As a descriptive term ‘IT agility’ has, like ‘cloud computing’, ‘virtualisation’ and ‘SOA’, become so widely used that finding a common definition is difficult. Especially when many people use the term to describe something that they have always done and are simply trying to reframe something so it is more meaningful and up to date.
To take two of these: to me, agility and cloud are interchangeable. If you are agile, you can react to change. Unlike an oil tanker you can change course very quickly. For business, this means that you can respond to changes very quickly. If you need to deploy a new application, fast, you can. If you need to allow your entire UK workforce to work from home again this winter, it is possible to enable this.
If your infrastructure is agile, your path to cloud will be a lot easier. Likewise, if you have adopted some sort of cloud architecture your business, by definition, is more agile.
But when I speak to customers, and I mention agility, their eyes will glaze over. They only look interested when I explain what it can mean for them. What does this mean? We need to go beyond the tag line and look at the detail.
How it used to be
Applications were deployed in separate silos, which were usually over-provisioned. These silos were sacred and could not be touched.
Then came virtualisation, so we had a shared compute platform, and an application could be provisioned on its own shared hardware. Still these were over-provisioned, and were configured to cater for peak demand.
In all this the constant was always the network, the static, inflexible network. To get around the static network we need to add application intelligence to the network. The network needs to know about the user, the application and apply context to the traffic. Once we have this intelligence in the network, all of a sudden we have the ability to become agile.

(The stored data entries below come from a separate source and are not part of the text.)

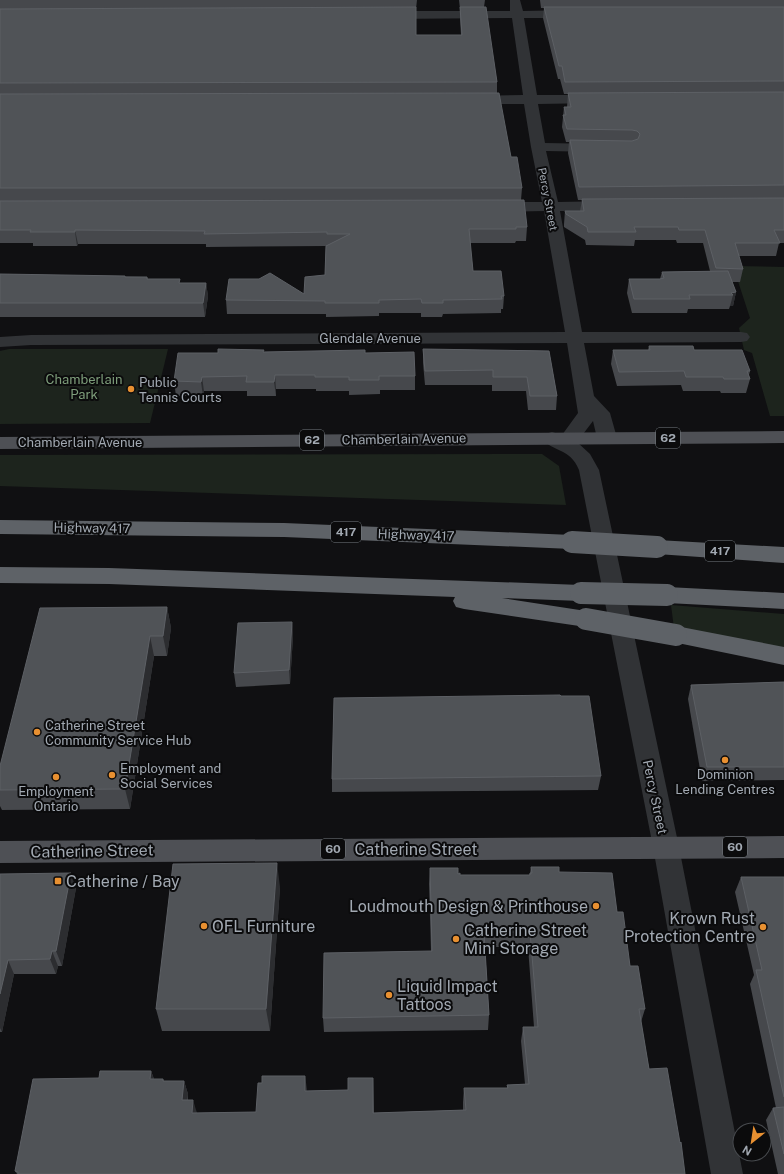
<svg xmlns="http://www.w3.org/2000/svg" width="784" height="1174" viewBox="0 0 784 1174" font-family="'Public Sans',sans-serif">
<rect width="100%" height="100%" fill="#101012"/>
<g fill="#1d241d">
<path d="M 733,266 L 784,267 L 784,416 L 770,416 L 752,353 L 744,350 L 739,328 L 750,318 Z"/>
<path d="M 9,349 L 168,349 L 150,423 L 0,424 L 0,351 Z"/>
<path d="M 542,454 L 559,466 L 566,505 L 0,486 L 0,455 Z"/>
<path d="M 671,605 L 784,614 L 784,652 L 674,628 Z"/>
</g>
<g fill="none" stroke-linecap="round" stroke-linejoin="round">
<path fill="#313336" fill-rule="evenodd" d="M 510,0 L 520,0 L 523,11 L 573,10 L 577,11 L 579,14 L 577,17 L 573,18 L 524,18 L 537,95 L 597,95 L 602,96 L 604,99 L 602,102 L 597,103 L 538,104 L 545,143 L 599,144 L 604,145 L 606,148 L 604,151 L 599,152 L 546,151 L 558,202 L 611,201 L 616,203 L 619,206 L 616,209 L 611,211 L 560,211 L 582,332 L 741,332 L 747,333 L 750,337 L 747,341 L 741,342 L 584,343 L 594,396 L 610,413 L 617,438 L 614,442 L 607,444 L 600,442 L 597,438 L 593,421 L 577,442 L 590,454 L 599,470 L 679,847 L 743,1174 L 711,1174 L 653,847 L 579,470 C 570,447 551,452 542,438 L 545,434 L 552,432 L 562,435 L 578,413 L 567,343 L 31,345 L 0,347 L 0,337 L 31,335 L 565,332 L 544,211 L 495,212 L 490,210 L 487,207 L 490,204 L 495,202 L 542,202 L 531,147 L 524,104 L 471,104 L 466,103 L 464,100 L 466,97 L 471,96 L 523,95 L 512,18 L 385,19 L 381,18 L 379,15 L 381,12 L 385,11 L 510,11 Z"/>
<g fill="#4e5055" fill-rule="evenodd">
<path d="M 784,431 L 784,443 L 0,449 L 0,437 Z"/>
<path d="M 784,836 L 784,858 L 0,863 L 0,841 Z"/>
</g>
<g fill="#5e6267" fill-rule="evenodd">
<path d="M 0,520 L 284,523 L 572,535 L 580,537 L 583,542 L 580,547 L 572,549 L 284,537 L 0,534 Z"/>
<path d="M 657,540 L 784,547 L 784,563 L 657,554 L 649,552 L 646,547 L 649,542 Z"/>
<path d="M 0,567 L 109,568 L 581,585 L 589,587 L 592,593 L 589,599 L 581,601 L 502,598 L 586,611 L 594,613 L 597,619 L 594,625 L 586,627 L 464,609 L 456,607 L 453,601 L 455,597 L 109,584 L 0,583 Z"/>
<path d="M 667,587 L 784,593 L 784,609 L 667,603 L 659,601 L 656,595 L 659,589 Z"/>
<path d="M 676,626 L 784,647 L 784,665 L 668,641 L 665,635 L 668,629 Z"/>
</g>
<g stroke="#5e6267" stroke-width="22">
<path d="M 572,542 L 657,547"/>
<path d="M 581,593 L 667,595"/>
<path d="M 586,619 L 676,635"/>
</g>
</g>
<g fill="#46484c">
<path d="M 0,0 L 417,0 L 416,9 L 416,35 L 461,35 L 460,19 L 460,9 L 459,0 L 485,0 L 484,7 L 497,82 L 497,93 L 511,157 L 522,188 L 521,200 L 527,227 L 526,241 L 516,241 L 515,243 L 470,243 L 473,271 L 504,296 L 503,309 L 501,309 L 501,313 L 443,314 L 442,317 L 421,317 L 421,313 L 379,313 L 379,316 L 326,317 L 326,314 L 227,314 L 226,300 L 304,294 L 325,275 L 326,246 L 206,247 L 206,244 L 78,244 L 77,246 L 33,246 L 33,243 L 0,243 Z"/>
<path d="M 540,0 L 784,0 L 784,243 L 779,243 L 776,256 L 739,256 L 743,269 L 740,282 L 732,282 L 736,292 L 733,306 L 730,306 L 729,309 L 688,309 L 687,313 L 632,313 L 627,293 L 629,279 L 660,279 L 662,272 L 710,271 L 703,243 L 677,243 L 676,240 L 635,240 L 634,246 L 586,245 L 585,240 L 564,227 L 564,224 L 565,211 L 580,211 L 582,200 L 578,200 L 568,153 L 569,142 L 566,142 L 562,127 L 564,107 L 567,107 L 568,94 L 564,94 L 560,79 L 558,79 L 543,18 L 544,8 L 541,8 Z"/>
<path d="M 0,274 L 147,277 L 148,279 L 180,283 L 206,283 L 208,296 L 205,317 L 0,317 Z"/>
<path d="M 649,346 L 694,350 L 750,371 L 749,375 L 750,379 L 746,393 L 721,393 L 720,391 L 683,391 L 681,385 L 617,386 L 611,364 L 613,350 L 648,350 Z"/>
<path d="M 423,349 L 549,351 L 557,396 L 556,410 L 528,410 L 526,391 L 492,391 L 492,385 L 425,385 L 423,363 Z"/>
<path d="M 264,352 L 365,353 L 415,376 L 415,390 L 380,390 L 380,394 L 349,395 L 349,391 L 316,391 L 316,389 L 276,389 L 276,396 L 247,396 L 247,391 L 204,391 L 203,396 L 176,396 L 174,381 L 218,353 Z"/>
<path d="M 167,607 L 171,628 L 167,656 L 154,656 L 130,809 L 2,810 L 0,806 L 0,766 Z"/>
<path d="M 292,622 L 293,636 L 290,684 L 236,687 L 234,673 Z"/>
<path d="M 784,682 L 784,780 L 702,781 L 688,699 L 691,685 Z"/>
<path d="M 561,696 L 601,776 L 598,790 L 332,792 L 332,779 Z"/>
<path d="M 531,867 L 559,872 L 617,912 L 630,966 L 645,1009 L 641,1022 L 649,1069 L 685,1174 L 17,1174 L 15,1171 L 99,1078 L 151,1071 L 154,1079 L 163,1079 L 164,1081 L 184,1081 L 188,1094 L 188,1100 L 197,1113 L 256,1112 L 307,1089 L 307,1091 L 348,1090 L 373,1078 L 374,1113 L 463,1110 L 463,1102 L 464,1088 L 507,1088 L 507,1085 L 525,1084 L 521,1041 L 523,1027 L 534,1027 L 528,947 L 485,947 L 489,1015 L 488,1030 L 324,1032 L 323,1018 L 431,951 L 429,884 L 430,868 L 458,874 L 460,875 L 529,875 L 530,873 Z"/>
<path d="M 0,874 L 76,888 L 62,966 L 58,966 L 56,974 L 14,974 L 2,1032 L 0,1032 Z"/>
<path d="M 741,877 L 784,877 L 784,1174 L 778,1174 L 766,1120 L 773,1108 L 776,1108 L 750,984 L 754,975 L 735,892 Z"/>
<path d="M 280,887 L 270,1031 L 162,1031 L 156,1009 Z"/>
</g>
<g fill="#2c2d30">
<path d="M 75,230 L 78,244 L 77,246 L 75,232 Z"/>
<path d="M 206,283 L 208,296 L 205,317 L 203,303 Z"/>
<path d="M 736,292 L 733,306 L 730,306 L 733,295 L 731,293 Z"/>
<path d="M 275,375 L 276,389 L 276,396 L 274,382 Z"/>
<path d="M 202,377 L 204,391 L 203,396 L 201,382 Z"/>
<path d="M 167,607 L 171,628 L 167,656 L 163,636 Z"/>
<path d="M 292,622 L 293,636 L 290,684 L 289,670 Z"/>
<path d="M 150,636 L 154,656 L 130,809 L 125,789 Z"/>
<path d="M 277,863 L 280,887 L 270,1031 L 266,1009 Z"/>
<path d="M 71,873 L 76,888 L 62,966 L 56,951 Z"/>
<path d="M 52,951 L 58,966 L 56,974 L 50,959 Z"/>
<path d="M 8,960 L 14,974 L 2,1032 L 0,1028 L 0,994 Z"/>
<path d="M 151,1071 L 156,1084 L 150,1079 Z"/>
<path d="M 305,1076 L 307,1089 L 307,1104 L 305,1091 Z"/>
<path d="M 184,1081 L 188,1094 L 186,1113 L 182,1100 Z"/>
<path d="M 193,1100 L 197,1113 L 192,1113 Z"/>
</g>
<g fill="#505357" stroke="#5d6065">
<path d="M 416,7 L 416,35 L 462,35 L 460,7 L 486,7 L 497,82 L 0,83 L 0,9 Z"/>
<path d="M 544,7 L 784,7 L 784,81 L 565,82 L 562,66 L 559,66 Z"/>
<path d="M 784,92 L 784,185 L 579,187 L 570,140 L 632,141 L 638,139 L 640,134 L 637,131 L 632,130 L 567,129 L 563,115 L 566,115 L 564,107 L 571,107 L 568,93 Z"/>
<path d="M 499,93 L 511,157 L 517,157 L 522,188 L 0,188 L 0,94 Z"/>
<path d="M 784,198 L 784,230 L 774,230 L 780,243 L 735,243 L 743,269 L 716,268 L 705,230 L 679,230 L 678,227 L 634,227 L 636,232 L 588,232 L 587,227 L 566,214 L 565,211 L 584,211 L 582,199 Z"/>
<path d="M 524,200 L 527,227 L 516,227 L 516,229 L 469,229 L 473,271 L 501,271 L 504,296 L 501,296 L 502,299 L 443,300 L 443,303 L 422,303 L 421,299 L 379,300 L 379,303 L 325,303 L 325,301 L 226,300 L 229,279 L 259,279 L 270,273 L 304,294 L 305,277 L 325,275 L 326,246 L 350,234 L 327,234 L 327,232 L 204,234 L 205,231 L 75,230 L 75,232 L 30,232 L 31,230 L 0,230 L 0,201 Z"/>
<path d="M 728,271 L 736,292 L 731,293 L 733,295 L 689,295 L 690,299 L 634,299 L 629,279 L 660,279 L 664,278 L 662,272 Z"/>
<path d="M 0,274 L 125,276 L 125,277 L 147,277 L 147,279 L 180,279 L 179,283 L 206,283 L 203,303 L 0,303 Z"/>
<path d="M 649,346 L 693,346 L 694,350 L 742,350 L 750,371 L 747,371 L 750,379 L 724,379 L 723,377 L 686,377 L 684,371 L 619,372 L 613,350 L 650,350 Z"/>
<path d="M 218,349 L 264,350 L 263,352 L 365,350 L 365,353 L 414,352 L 415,376 L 379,376 L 379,380 L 349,380 L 349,377 L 315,377 L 315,375 L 275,375 L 274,382 L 246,382 L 247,376 L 202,377 L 201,382 L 174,381 L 178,353 L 218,353 Z"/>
<path d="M 423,349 L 549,351 L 557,396 L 530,396 L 527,377 L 493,377 L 493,370 L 425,371 Z"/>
<path d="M 167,607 L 163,636 L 150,636 L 125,789 L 0,790 L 0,766 L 40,608 Z"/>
<path d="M 292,622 L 289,670 L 234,673 L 238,623 Z"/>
<path d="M 784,682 L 784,767 L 707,767 L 691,685 Z"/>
<path d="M 560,695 L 561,696 L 589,696 L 601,776 L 332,779 L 334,698 Z"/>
<path d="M 277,863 L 266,1009 L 156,1009 L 173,864 Z"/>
<path d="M 531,867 L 559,867 L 559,872 L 612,873 L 617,912 L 623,912 L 630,966 L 638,966 L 645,1009 L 639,1009 L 649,1069 L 667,1068 L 680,1143 L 681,1142 L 685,1174 L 18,1174 L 18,1172 L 15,1171 L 33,1079 L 99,1078 L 100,1071 L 151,1071 L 150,1079 L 163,1079 L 163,1081 L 184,1081 L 182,1100 L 193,1100 L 192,1113 L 256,1112 L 258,1083 L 262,1083 L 262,1076 L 305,1076 L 305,1091 L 348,1090 L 348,1078 L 373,1078 L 373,1113 L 466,1110 L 464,1088 L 508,1088 L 507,1085 L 529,1084 L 523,1027 L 538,1027 L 530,932 L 484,933 L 489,1015 L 323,1018 L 324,953 L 432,951 L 430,868 L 458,868 L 458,874 L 460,873 L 460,875 L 530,875 L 530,873 L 532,873 Z"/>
<path d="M 71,873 L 56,951 L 52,951 L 50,959 L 8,960 L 0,994 L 0,874 Z"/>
<path d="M 741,877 L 784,877 L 784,1097 L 756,970 L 762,970 Z"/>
<path d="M 784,1107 L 784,1154 L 773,1108 Z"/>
</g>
<g fill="#e89031" stroke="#0b0b0c" stroke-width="1.5">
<circle cx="131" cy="389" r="4"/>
<circle cx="37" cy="732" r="4"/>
<circle cx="725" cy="760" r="4"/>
<circle cx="112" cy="775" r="4"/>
<circle cx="56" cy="777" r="4"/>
<rect x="54" y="877" width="8" height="8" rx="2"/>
<circle cx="596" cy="906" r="4"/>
<circle cx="204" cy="926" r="4"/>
<circle cx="763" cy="927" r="4"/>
<circle cx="456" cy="939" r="4"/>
<circle cx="389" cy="995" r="4"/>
</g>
<g text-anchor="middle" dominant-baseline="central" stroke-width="4" stroke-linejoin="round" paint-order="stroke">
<g font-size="11" fill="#a2a9b2" stroke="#0b0b0c">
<text transform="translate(548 199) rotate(79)">Percy Street</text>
</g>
<g fill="#0b0b0c" stroke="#757a80" stroke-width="1">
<rect x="656" y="428" width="24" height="20" rx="3"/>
<rect x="300" y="430" width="24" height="20" rx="3"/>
<rect x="331" y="522" width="30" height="20" rx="3"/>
<rect x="705" y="541" width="30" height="20" rx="3"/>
<rect x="723" y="837" width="24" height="20" rx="3"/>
<rect x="321" y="839" width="24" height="20" rx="3"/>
</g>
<g font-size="12" font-weight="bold" fill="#a2a9b2">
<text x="668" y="438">62</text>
<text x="312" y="440">62</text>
<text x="346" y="532">417</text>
<text x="720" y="551">417</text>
<text x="735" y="847">60</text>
<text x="333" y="849">60</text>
</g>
<g font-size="13" fill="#a2a9b2" stroke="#0b0b0c">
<text x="370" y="338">Glendale Avenue</text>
<text transform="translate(404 439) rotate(-1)">Chamberlain Avenue</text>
<text x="80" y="442">Chamberlain Avenue</text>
<text transform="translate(92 528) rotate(1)">Highway 417</text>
<text transform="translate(416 535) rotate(2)">Highway 417</text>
<text transform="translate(655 797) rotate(78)">Percy Street</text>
</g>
<g font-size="13" fill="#7d9c7a" stroke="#0b0b0c">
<text x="84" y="379">Chamberlain<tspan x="84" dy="15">Park</tspan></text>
</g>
<g font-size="13" fill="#a2a9b2" stroke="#0b0b0c" text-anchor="start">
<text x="139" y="382">Public<tspan x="139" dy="15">Tennis Courts</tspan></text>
<text x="45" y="725">Catherine Street<tspan x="45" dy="15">Community Service Hub</tspan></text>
<text x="120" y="768">Employment and<tspan x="120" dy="15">Social Services</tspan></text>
<text x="725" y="774" text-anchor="middle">Dominion<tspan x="725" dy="15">Lending Centres</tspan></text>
<text x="56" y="791" text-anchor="middle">Employment<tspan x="56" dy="15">Ontario</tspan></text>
</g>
<g font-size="16" fill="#a2a9b2" stroke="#0b0b0c">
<text x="416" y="849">Catherine Street</text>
<text transform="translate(92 851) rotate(-1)">Catherine Street</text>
</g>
<g font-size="16" fill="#a2a9b2" stroke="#0b0b0c" text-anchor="start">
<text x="66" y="881">Catherine / Bay</text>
<text x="588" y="906" text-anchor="end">Loudmouth Design &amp; Printhouse</text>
<text x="755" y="918" text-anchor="end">Krown Rust<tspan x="755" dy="18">Protection Centre</tspan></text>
<text x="212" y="926">OFL Furniture</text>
<text x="464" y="930">Catherine Street<tspan x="464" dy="18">Mini Storage</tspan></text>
<text x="397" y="986">Liquid Impact<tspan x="397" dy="18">Tattoos</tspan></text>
</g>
</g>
<g transform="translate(752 1142) rotate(210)"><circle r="19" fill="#0b0b0c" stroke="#474a4e"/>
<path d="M0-3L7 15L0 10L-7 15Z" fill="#e89031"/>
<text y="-6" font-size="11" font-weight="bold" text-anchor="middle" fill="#a2a9b2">N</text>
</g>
</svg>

Now, we can abstract the application from the servers, the application from the network, and we can abstract the application from the data centre. We are now delivering a service to a user, irrelevant of the infrastructure or location. What is in it for the network team or application architect? Let's talk through a couple of use cases and pose a couple of questions.
1.Imagine your application is deployed with multiple servers or instances of the application. Now you can provision more resource based on CPU or memory. But what do they have to do with user experience or application performance? What if you could - based on response time for your application - provision more resource? What if you could move unused instances to less expensive resource when they were not in use, or even suspend them? You can do this currently but you are flying blind in my opinion. Without the knowledge of what is going on in the network how can you determine if users are experiencing performance issues, or even if there are any users using the app? That is why you need this window of intelligence into your network.
How do you tell users that these new instances are available? Do you email them?
2.What about pulling in resource from your other data centres? What if you could incorporate what is happening in your network to your provisioning system? You need a lot of processing power in the UK to process your end of day transactions. Before, you made sure you had enough hardware in place. But what if you had a data centre in Asia that was not being utilised yet? What if you could replicate your application in this data centre?
Is that all possible? If you do that, how can you get traffic there?
3.What if you deliver a service and you experience a sudden spike in demand that you cannot cater for? You can "burst" to the cloud, but how do you manage the traffic overflow from your application to the instance running in the cloud?
To be able to react to changes such as those described above and to do so while maintaining service delivery is, in my opinion, the definition of agile in the context of IT.
To become agile you need a platform, a service delivery platform that will make the network as agile as your virtual applications. This platform understands the applications and the users and, as I have said before, can apply context to the traffic.
It knows what resource is available and where it is, directs users to the best resource for their connection, even if it is in another data centre. It can detect changes in applications and react, it can inform other services of the change and they can all react with the knowledge of the context of the traffic.
This platform is BIG-IP. It allows you to provision services, independent of the servers, independent of the data centres and ensures that these services are secure, fast and available.